Grâce au succès de sa musique dont le concert complet à la Cigalle en est le symbole, le monde est venu à lui. Sa maman est fière mais les autres sont jaloux ou au mieux sont obnubilés par l’argent qu’il amasse, son réseau ou son influence. Hypnotisés par le sacro-saint dollar, ses fréquentations se désintéressent des soucis ancrés en lui, ceux qui sont détachés de son image de rappeur. Celui qui a tant consacrer de temps et d’énergie pour espérer une reconnaissance dans le monde de la musique, y voit dorénavant une limite. Il n’atteindra pas l’idéal rêvé à la suite d’une notoriété en tant que rappeur à succès, juste un accomplissement personnel. En effet, des contraintes pénibles pour le rappeur s’entrevoient dans ses textes. Le rapport à l’autre se fausse à cause d’une célébrité grandissante : Que ce soit à l’intérieur ou à l’extérieur, la superficialité s’élargit et le noyau dur se resserre.
«Des larmes sur le sol, du sang sur les murs
Si tu m’demandes qui je suis, j’te dirai qu’je suis perdu
Chacun pense à soi, chacun porte sa croix »
Dans la solitude de son être, Dinos est submergé par des vagues intérieures. Loin de sa volonté échouée sur le rivage, le rappeur est emporté par une tempête de larmes aussi bouillantes que son propre sang. Les yeux ouverts, il est à présent perdu dans un lieu où l’eau salée et le sang tapissent un espace méconnu. Chacun porte sa croix. En référence au mythe chrétien, Dinos marche vers la mort en renonçant à être le maitre de ses émotions.
Conclusion
En pleine automne, une feuille meurt et se noircit d’un texte de rap. D’un flow monotone, le rappeur accentue à peine les syllabes.
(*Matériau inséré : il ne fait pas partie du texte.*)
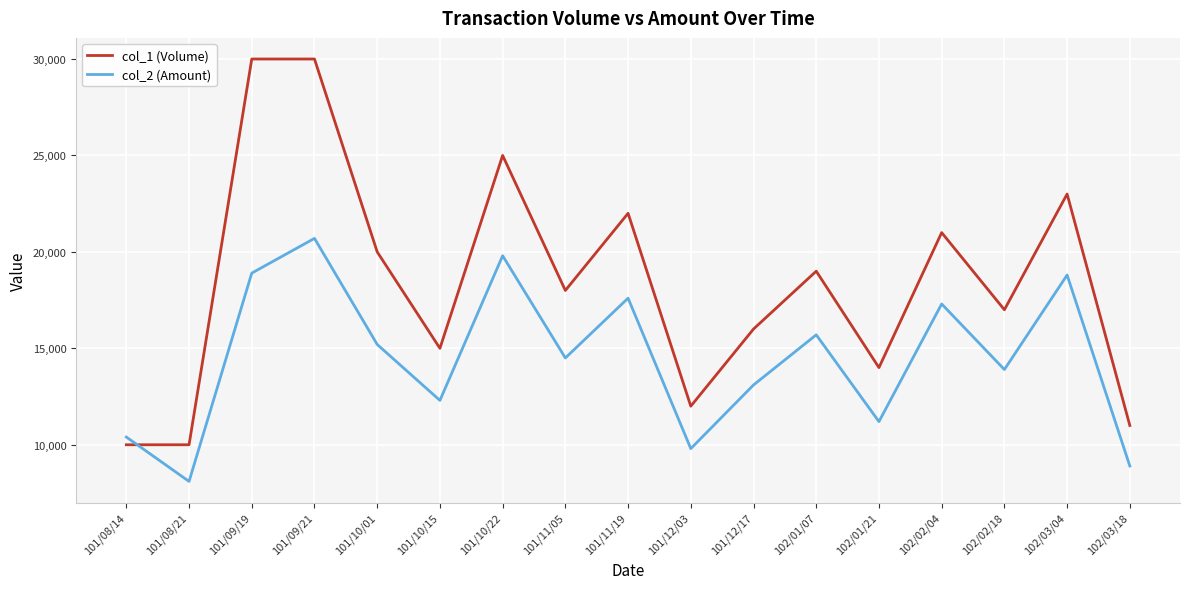

Count the number of categories in the chart.

17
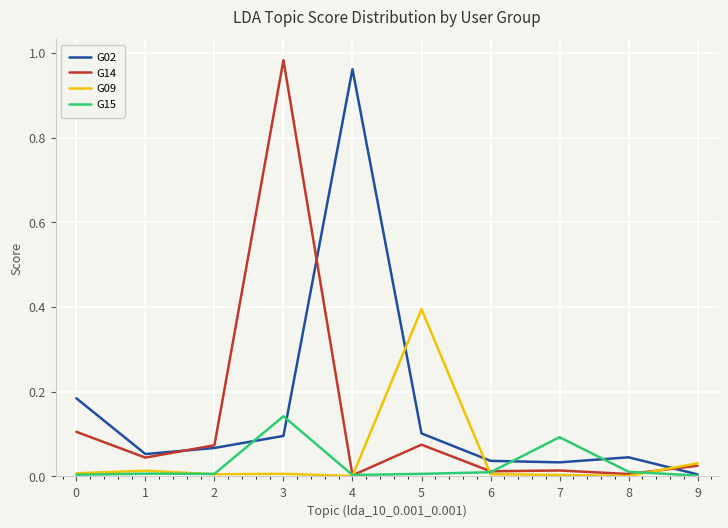

At which category is the sum across all series the highest?

3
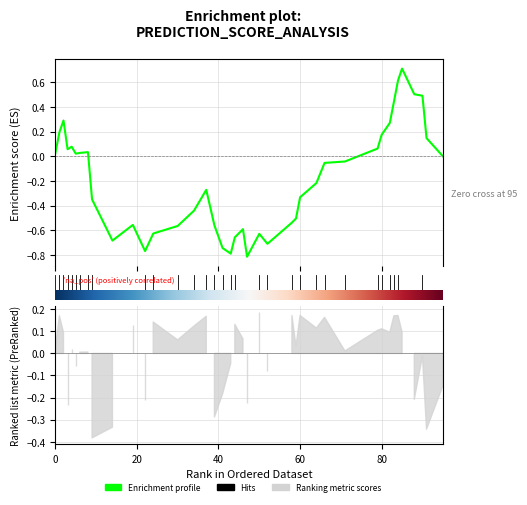

Rank the categories by y_pred value from highest to lowest.

15, 28, 16, 34, 0, 8, 24, 36, 3, 25, 22, 4, 35, 7, 37, 38, 27, 20, 26, 23, 17, 30, 21, 18, 1, 10, 29, 5, 32, 6, 19, 13, 39, 12, 14, 31, 33, 2, 9, 11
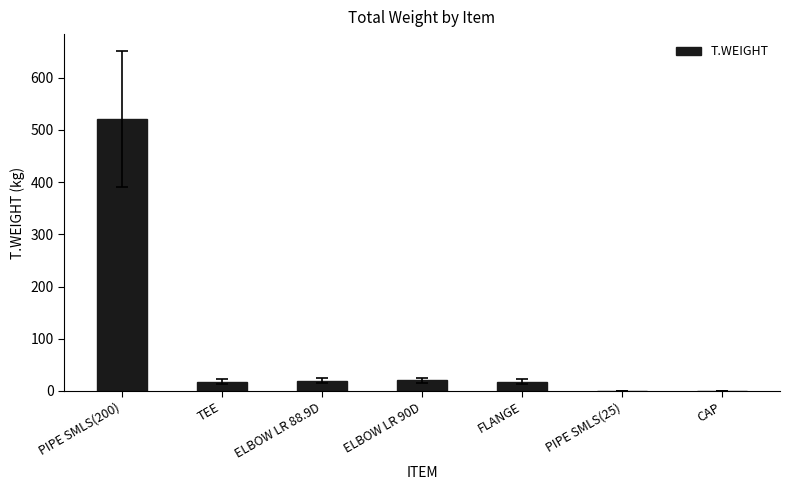

The value at ELBOW LR 90D is 20.1. True or false?

True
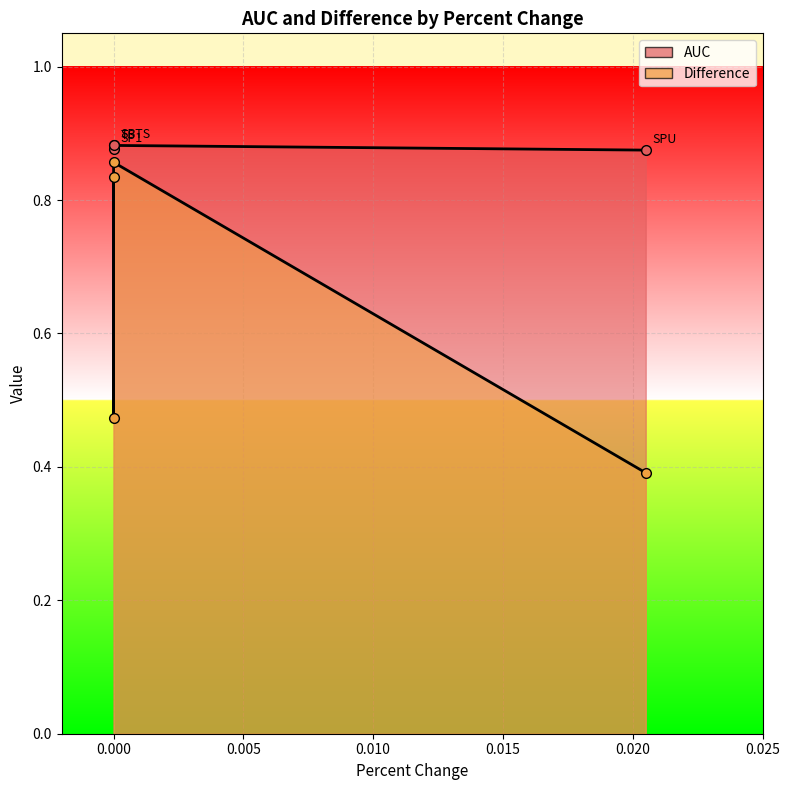

True or false: Difference and AUC cross at least once.

False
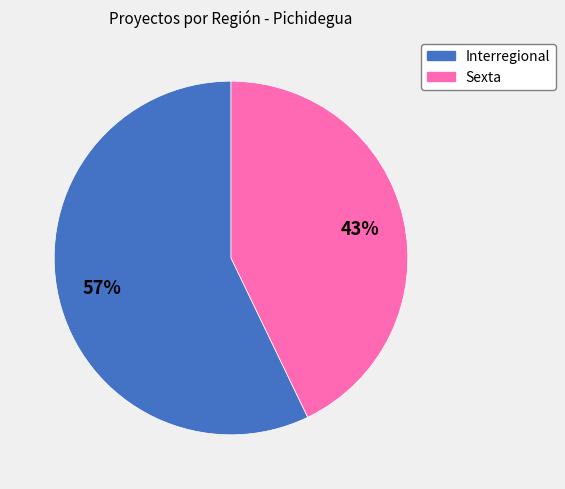

Count the number of slices in the pie.

2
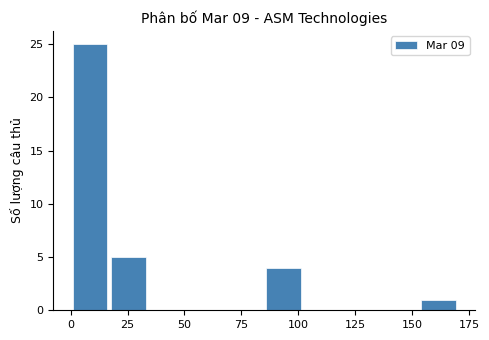

Around what value on the x-axis is the tallest bar? Give the approximate position of its centre, as read against the axis.

10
A l’écoute de l’album, J’crois que Dinos bade. Il semble chercher une raison à son mal-être avant de se foutre en l’air. En proie à une intense douleur émotionnelle, l’artiste canalise ses affects. Et pour cela, il entreprend de percer l’énigme de son ombre, lumière obscure et indirecte qui émerge de la beauté froide d’une solitude dont seules les traditions japonaises détiennent le secret. Epris d’une humeur taciturne, Dinos libère ses émotions en s’exprimant musicalement. Le rap éclaircit son cœur. L’inspiration colore ses mots puis le flow démêle et purge ses émotions brutes. Toujours accompagné mais solitaire, le rappeur esquisse l’utopie d’un monde solidaire à l’ombre de sa peine.